# Thread: Limit_Problem Ex_RP

1. ## Limit_Problem Ex_RP

$lim_{n \to \infty} (\frac{1}{2}+\frac{1}{2n})^n*(\frac{2n+1}{n+1})^n$

2. Note that:

$\left(\frac{n+1}{2n}\right) \left(\frac{2n+1}{n+1}\right)$

$=\frac{2n+1}{2n}=1+\frac{1}{2n}$

$\lim_{n\to \infty}\left(\frac{2n+1}{2n}\right)^{n}=\lim_{n\to \infty}\left(1+\frac{1}{2n}\right)^{n}$

Notice the similarity to the famous 'e' limit?.

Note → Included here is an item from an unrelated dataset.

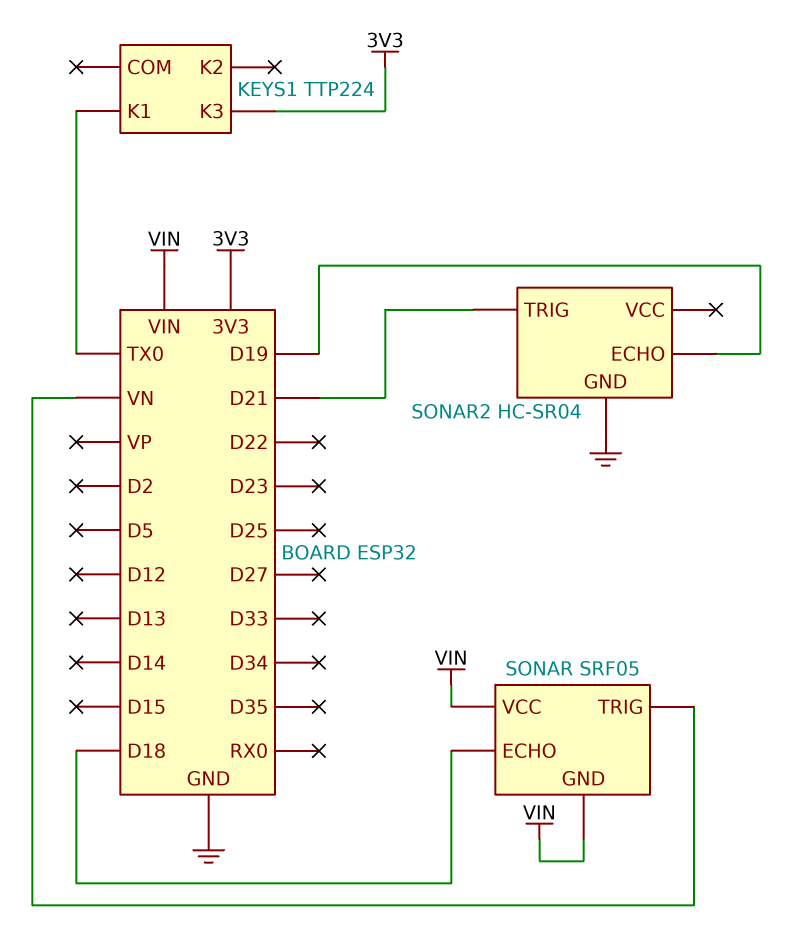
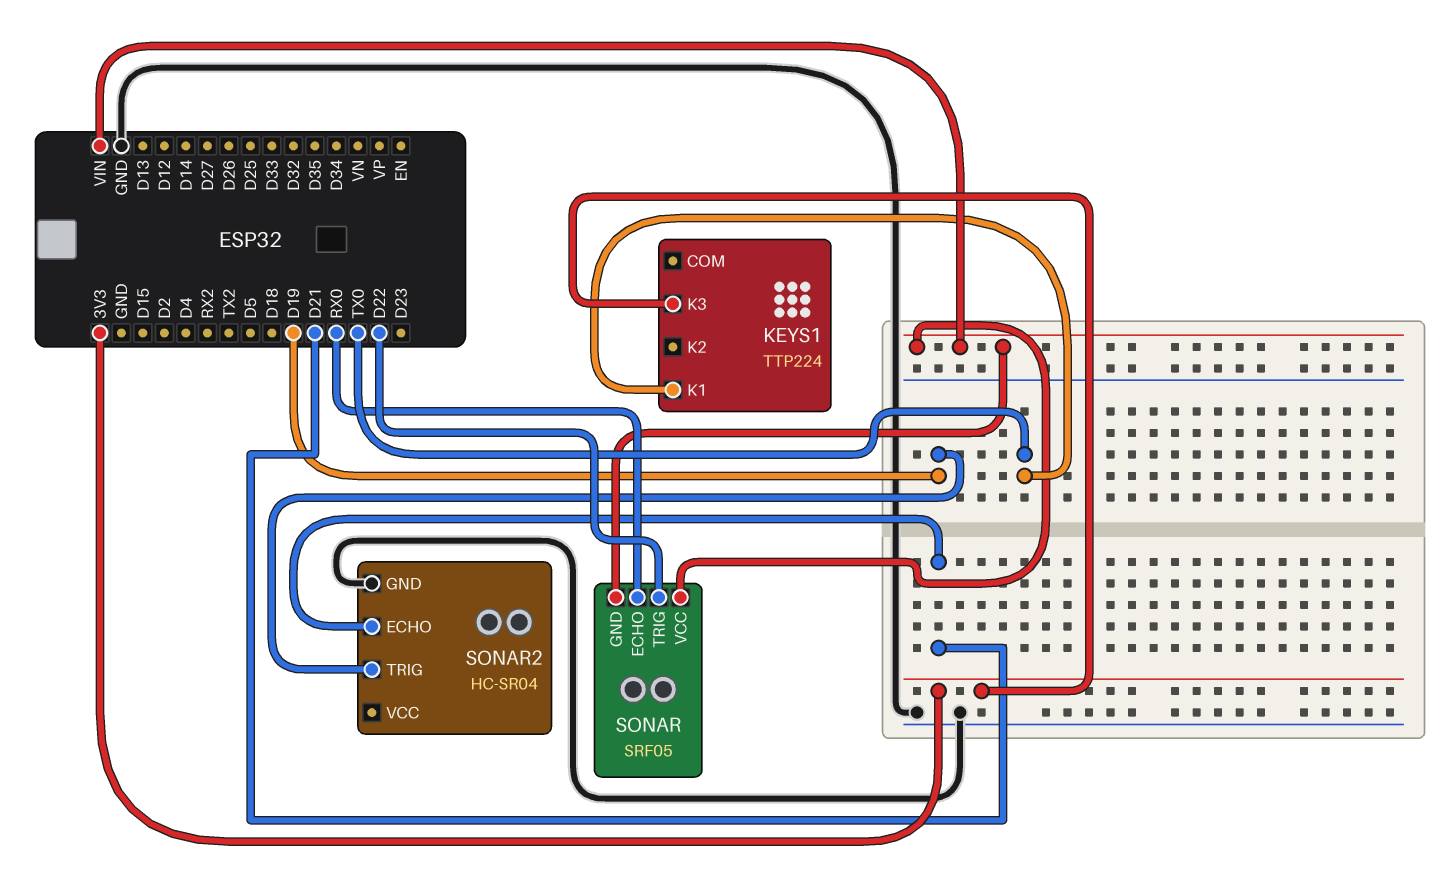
SONAR pin ECHO: D18 -> RX0
SONAR pin TRIG: VN -> D22
SONAR2 pin ECHO: D19 -> D21
SONAR2 pin TRIG: D21 -> D19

$\lim_{n\to \infty}\left(1+\frac{1}{n}\right)^{n}=e$

So, what is the limit of $\lim_{n\to \infty}\left(1+\frac{1}{2n}\right)^{n}$

3. Hint :
$\lim_{n\to \infty }\ln(1+\frac{1}{2n})^n= ?$

4. Originally Posted by Raoh
Hint :
$\lim_{n\to \infty }\ln(1+\frac{1}{2n})^n= ?$

$e^{\frac{1}{2}}$

but, what about :

$\lim_{n \to \infty} (\frac{1}{2}+\frac{1}{2n})^n$

5. Originally Posted by Raoh
Hint :
$\lim_{n\to \infty }\ln(1+\frac{1}{2n})^n=?$

$\lim_{n\to \infty }\ln(1+\frac{1}{2n})^n=\frac{1}{2}$

6. Originally Posted by Raoh
$\lim_{n\to \infty }\ln(1+\frac{1}{2n})^n=\frac{1}{2}$

therefore your limit must be $e^{\frac{1}{2}}$.

7. O.k but what about
$\lim_{n \to \infty} (\frac{1}{2}+\frac{1}{2n})^n =???$

8. Originally Posted by gilyos
O.k but what about
$\lim_{n \to \infty} (\frac{1}{2}+\frac{1}{2n})^n =0$
i believe
$\lim_{n \to \infty} (\frac{1}{2}+\frac{1}{2n})^n =0$

9. $
\lim_{n \to \infty} (\frac{1}{2}+\frac{1}{2n})^n = 0
$

Why?

Intuition:

$
(\frac{1}{2} + \frac{1}{2n})
$

is always less than 1, and then raise it to any power greater than one, and it will get smaller.

10. Originally Posted by gilyos
O.k but what about
$\lim_{n \to \infty} (\frac{1}{2}+\frac{1}{2n})^n =???$
Given the discussion in this thread, a bit of thought might have suggested writing $\left( \frac{1}{2} + \frac{1}{2n}\right)^n = \left( \frac{1}{2}\right)^n \left( 1 + \frac{1}{n}\right)^n$ from which the limit is obvious.